Dilano Saldin's research has focussed on the use of scattering methods for the elucidation of the structure of materials on the atomic scale. Work has included the theory of electron microscope images of lattice defects, optical holography and phase conjugation, including four-wave mixing, the theory of x-ray absorption (XAS) and electron energy loss spectroscopy (EELS) of materials such as metal oxides and perovskite high temperature superconductors. Current interests include the structure of liquid crystals, and the novel capabilities offered by the x-ray free electron lasers (XFELs), currently under construction. In particular a recent focus has been on the development of novel diffraction techniques for determining the structures of non-crystallized biomolecules. These include the determination of the structures of membrane proteins in situ, of protein molecules in solution, and the so-called "diffract and destroy" method whereby the structure of a biomolecule or virus is reconstructed from diffraction patterns formed by ultrashort. high-intensity x-ray pulses from an XFEL before the particle is destroyed by the x-ray pulse. One of the techniques used is the reconstruction of single-particle diffraction patterns from angular correlation functions.
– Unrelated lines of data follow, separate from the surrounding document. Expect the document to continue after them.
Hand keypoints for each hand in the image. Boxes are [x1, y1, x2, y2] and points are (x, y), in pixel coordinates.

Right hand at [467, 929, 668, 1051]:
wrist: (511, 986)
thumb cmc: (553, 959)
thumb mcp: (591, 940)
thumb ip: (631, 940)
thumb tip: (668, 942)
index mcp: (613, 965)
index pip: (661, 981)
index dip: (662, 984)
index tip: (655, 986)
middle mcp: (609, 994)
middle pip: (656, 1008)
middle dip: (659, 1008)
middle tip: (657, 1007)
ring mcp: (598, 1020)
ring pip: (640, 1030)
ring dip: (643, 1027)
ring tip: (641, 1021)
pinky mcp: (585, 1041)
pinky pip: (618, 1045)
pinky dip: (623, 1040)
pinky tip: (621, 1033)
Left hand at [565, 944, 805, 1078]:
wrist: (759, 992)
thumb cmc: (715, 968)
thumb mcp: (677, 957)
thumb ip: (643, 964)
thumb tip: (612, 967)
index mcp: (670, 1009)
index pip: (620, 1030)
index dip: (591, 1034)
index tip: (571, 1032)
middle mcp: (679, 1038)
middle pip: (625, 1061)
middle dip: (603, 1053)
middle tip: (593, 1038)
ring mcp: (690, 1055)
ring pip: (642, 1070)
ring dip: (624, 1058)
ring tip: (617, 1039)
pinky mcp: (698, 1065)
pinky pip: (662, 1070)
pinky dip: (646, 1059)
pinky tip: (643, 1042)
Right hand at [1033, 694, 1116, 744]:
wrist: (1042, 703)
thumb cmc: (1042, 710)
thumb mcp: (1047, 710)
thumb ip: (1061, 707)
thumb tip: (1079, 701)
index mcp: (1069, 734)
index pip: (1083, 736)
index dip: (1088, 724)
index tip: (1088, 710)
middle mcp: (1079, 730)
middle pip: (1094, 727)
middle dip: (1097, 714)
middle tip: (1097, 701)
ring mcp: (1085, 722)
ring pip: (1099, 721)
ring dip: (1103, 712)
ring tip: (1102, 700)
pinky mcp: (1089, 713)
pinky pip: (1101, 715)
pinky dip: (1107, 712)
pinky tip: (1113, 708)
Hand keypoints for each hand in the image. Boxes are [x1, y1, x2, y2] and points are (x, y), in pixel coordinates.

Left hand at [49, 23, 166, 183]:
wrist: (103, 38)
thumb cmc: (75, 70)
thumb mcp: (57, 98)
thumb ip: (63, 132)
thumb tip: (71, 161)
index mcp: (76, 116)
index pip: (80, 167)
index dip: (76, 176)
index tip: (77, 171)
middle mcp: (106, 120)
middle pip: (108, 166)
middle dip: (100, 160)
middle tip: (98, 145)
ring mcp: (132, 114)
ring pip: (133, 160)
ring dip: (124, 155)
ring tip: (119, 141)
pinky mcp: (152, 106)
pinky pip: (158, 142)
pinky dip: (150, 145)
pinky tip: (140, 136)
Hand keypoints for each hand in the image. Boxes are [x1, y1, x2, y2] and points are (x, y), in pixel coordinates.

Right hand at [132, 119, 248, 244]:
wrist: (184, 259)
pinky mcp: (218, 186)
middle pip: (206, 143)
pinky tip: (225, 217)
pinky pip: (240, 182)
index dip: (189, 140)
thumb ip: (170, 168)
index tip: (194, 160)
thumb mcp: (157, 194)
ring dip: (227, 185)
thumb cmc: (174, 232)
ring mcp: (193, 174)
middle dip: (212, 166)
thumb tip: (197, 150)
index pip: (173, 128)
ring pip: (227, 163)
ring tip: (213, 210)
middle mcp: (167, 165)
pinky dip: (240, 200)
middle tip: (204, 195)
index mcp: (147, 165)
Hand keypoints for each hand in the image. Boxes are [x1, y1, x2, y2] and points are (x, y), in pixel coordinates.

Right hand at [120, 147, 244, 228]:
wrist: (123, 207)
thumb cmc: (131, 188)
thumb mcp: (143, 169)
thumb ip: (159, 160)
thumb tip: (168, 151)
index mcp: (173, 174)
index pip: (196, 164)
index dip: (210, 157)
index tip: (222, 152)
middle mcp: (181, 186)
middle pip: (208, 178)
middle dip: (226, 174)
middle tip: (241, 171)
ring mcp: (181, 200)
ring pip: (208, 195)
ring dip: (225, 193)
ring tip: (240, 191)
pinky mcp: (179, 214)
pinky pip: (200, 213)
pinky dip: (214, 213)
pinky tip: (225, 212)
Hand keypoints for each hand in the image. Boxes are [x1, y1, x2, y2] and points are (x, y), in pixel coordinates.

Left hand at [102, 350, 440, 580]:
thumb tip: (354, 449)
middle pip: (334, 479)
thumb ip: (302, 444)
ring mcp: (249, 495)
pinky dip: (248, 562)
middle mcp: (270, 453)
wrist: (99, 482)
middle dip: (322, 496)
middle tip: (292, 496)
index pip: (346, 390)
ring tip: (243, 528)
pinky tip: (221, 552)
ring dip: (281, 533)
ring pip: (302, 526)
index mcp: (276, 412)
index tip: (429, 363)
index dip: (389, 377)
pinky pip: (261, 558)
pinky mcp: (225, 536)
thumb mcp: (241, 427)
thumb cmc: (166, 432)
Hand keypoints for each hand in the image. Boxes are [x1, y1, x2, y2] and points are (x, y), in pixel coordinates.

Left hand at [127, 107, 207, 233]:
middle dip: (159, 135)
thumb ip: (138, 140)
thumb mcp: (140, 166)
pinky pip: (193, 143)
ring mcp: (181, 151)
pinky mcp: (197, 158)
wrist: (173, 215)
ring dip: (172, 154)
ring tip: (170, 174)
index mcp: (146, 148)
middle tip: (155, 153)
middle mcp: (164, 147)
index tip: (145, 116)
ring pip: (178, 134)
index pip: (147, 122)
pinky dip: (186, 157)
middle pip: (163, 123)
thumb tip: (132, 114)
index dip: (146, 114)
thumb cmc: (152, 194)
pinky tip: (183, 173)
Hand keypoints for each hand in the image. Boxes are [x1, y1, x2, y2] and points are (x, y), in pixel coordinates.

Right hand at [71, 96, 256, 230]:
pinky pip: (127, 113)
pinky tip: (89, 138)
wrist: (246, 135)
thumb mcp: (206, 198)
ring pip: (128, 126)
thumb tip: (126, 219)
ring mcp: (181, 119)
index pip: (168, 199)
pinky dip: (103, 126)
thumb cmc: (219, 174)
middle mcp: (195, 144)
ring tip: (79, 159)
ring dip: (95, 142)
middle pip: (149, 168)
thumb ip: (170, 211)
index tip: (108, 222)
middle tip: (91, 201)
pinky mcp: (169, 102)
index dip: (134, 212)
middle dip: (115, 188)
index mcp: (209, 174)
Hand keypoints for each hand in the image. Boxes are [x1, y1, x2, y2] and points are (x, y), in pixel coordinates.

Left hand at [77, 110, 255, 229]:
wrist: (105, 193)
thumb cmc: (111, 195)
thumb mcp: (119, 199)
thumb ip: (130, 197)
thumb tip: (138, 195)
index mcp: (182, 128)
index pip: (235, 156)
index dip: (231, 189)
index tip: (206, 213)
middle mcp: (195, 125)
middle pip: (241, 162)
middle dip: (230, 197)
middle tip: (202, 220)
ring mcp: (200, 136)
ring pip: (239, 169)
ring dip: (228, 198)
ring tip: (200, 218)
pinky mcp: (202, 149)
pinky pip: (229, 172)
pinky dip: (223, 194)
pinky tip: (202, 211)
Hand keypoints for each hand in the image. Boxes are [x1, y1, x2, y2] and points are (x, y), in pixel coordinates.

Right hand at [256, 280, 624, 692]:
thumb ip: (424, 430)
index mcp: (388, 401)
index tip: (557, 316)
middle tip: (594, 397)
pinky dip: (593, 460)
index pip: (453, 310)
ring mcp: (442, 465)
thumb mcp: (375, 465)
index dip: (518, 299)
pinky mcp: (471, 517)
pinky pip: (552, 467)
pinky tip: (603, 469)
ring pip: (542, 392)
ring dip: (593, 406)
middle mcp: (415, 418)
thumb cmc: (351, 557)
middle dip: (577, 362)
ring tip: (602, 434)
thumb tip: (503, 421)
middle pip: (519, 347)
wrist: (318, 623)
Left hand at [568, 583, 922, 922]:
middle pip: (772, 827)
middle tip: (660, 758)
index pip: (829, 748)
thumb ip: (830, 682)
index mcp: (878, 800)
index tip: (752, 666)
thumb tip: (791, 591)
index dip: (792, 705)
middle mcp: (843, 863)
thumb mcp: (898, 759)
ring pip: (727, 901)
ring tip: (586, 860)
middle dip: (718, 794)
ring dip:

Bimal Sarma's interest in condensed matter is the study of materials in extreme environments -- at extremely low temperatures and extremely high magnetic fields. Sarma, whose work has spanned a wide arena of experimental physics from neutron diffraction to low-temperature techinques, has been concerned with the use of sound waves to investigate phase transitions and the actual phases themselves in magnetic systems and superconducting/superfluid systems. Sarma's landmark study of heavy-fermion superconductors showed the existence of a metallic superconductor whose microscopic behavior does not conform to the standard BCS model of electron-pairing and led to the remarkable discovery of multiple superconducting phases in UPt3. Sarma's current studies involve high-Tc and heavy-fermion superconductivity and the phases of materials in some of the highest magnetic fields.
Michael Weinert's research is focused on understanding the electronic, magnetic, and structural properties of complex materials at the atomic level, primarily through the use of first-principles electronic structure calculations. Much of his research is done in close collaboration with experimentalists, both at UWM and elsewhere. Research topics include the effects of external electric fields on the electronic and magnetic properties of surfaces, interfaces, and nanostructures; phase stability of alloys and the role of defects; the electronic structure of oxides and related systems; magnetic semiconductors; the interpretation of various electron spectroscopies (e.g., STM, APECS, photoemission); and the development of new computational approaches and high-performance (parallel) computing applied to materials physics.